__Instructions to follow__.
All records below are to be set down precisely as written, excluding pictures.

__Records shown__.
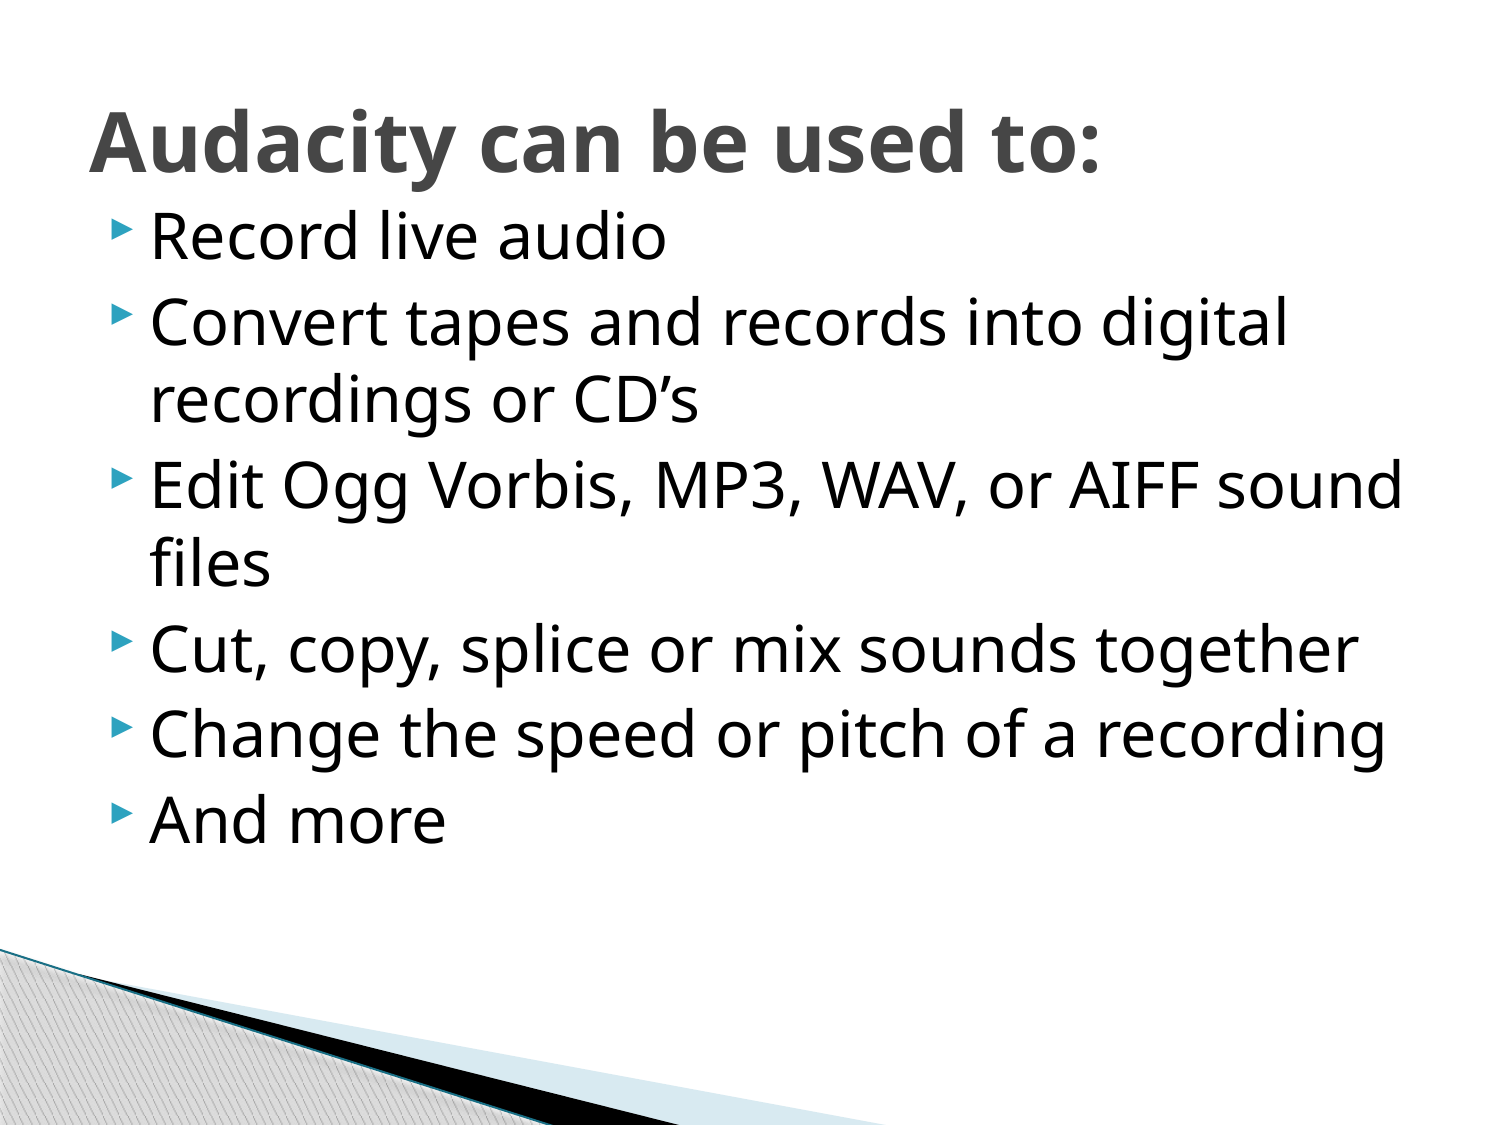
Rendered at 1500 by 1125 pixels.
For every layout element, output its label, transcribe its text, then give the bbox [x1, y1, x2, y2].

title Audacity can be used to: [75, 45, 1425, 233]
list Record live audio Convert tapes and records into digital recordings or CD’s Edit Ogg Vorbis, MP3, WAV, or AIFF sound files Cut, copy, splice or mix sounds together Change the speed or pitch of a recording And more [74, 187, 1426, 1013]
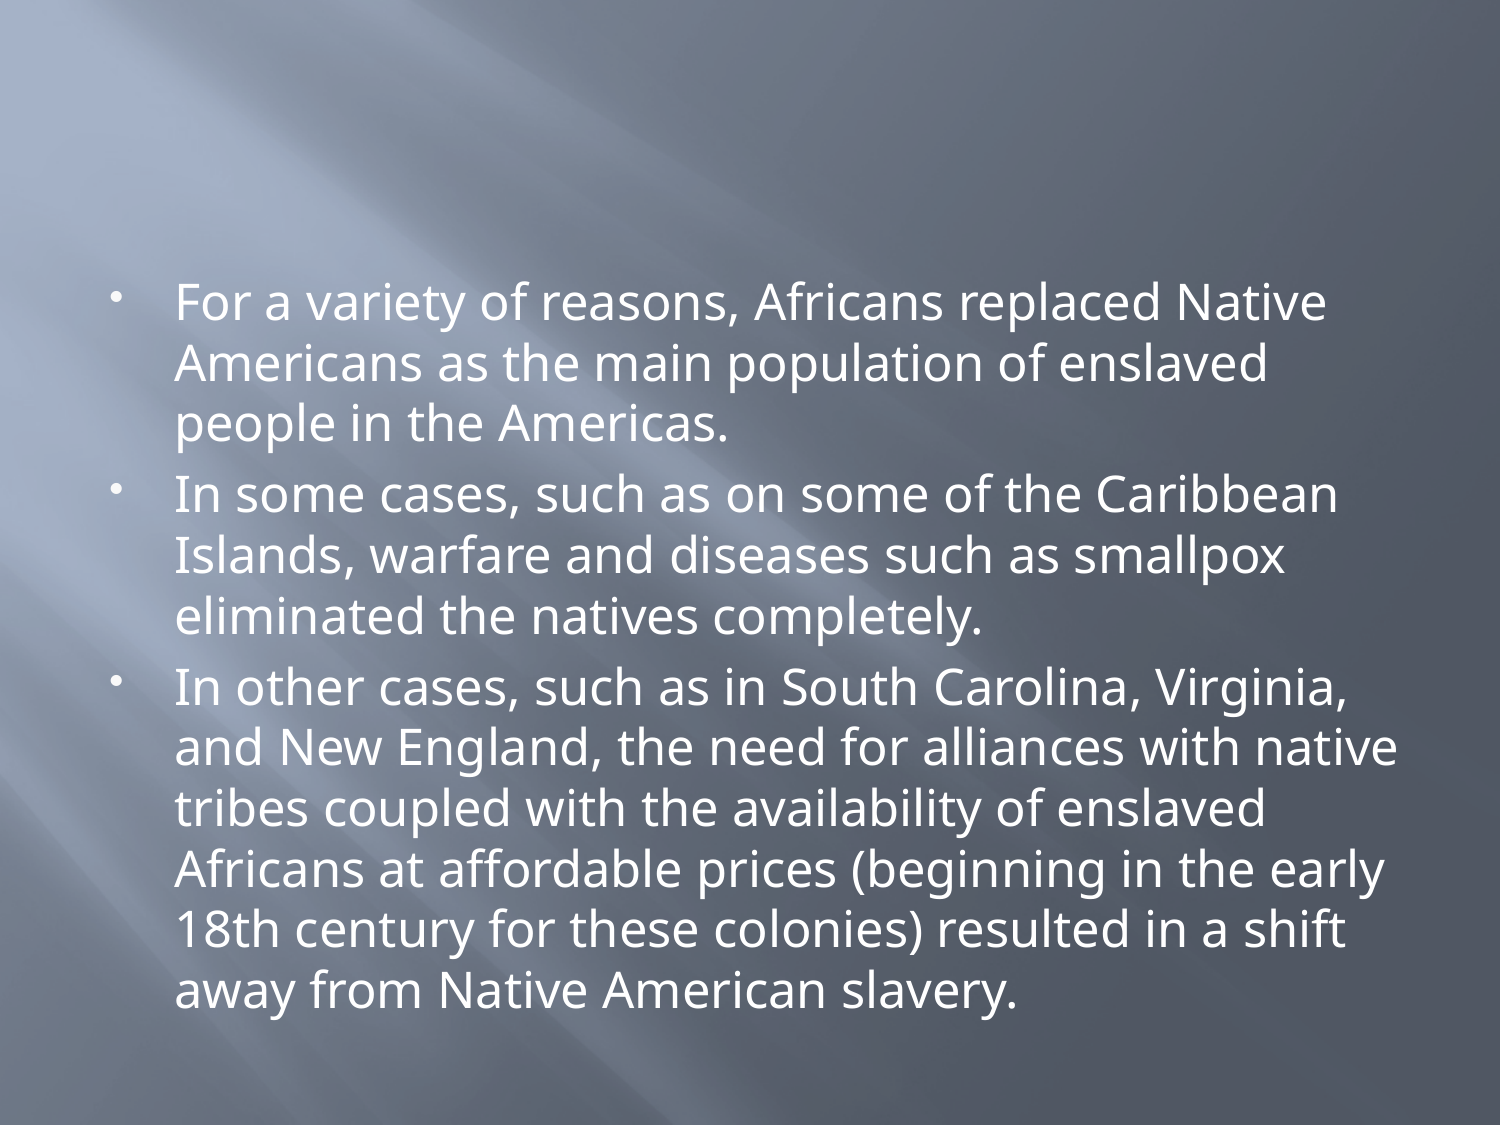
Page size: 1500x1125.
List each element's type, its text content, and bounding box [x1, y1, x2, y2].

__Answer area__.
Rendered at 1500 by 1125 pixels.
For every layout element, output its label, transcribe its text, then give the bbox [x1, y1, x2, y2].

title Audacity can be used to: [75, 45, 1425, 233]
list Record live audio Convert tapes and records into digital recordings or CD’s Edit Ogg Vorbis, MP3, WAV, or AIFF sound files Cut, copy, splice or mix sounds together Change the speed or pitch of a recording And more [74, 187, 1426, 1013]
Page size: 1500x1125.
List each element's type, its text content, and bounding box [x1, y1, x2, y2].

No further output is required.